What to produce.
Could you copy every line of the data that contains the word "mass"?

----- Available data -----

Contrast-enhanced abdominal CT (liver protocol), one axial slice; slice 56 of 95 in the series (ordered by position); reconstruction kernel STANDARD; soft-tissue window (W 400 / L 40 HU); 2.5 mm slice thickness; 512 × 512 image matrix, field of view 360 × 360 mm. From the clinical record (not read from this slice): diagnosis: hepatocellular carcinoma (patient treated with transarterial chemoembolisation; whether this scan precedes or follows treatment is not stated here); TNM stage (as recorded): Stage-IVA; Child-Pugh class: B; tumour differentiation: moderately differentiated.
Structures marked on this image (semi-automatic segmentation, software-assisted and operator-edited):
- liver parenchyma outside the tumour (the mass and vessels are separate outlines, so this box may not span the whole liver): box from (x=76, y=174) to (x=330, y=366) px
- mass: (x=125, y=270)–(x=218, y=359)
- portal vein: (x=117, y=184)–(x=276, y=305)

-----

Response to the exercise.
- liver parenchyma outside the tumour (the mass and vessels are separate outlines, so this box may not span the whole liver): box from (x=76, y=174) to (x=330, y=366) px
- mass: (x=125, y=270)–(x=218, y=359)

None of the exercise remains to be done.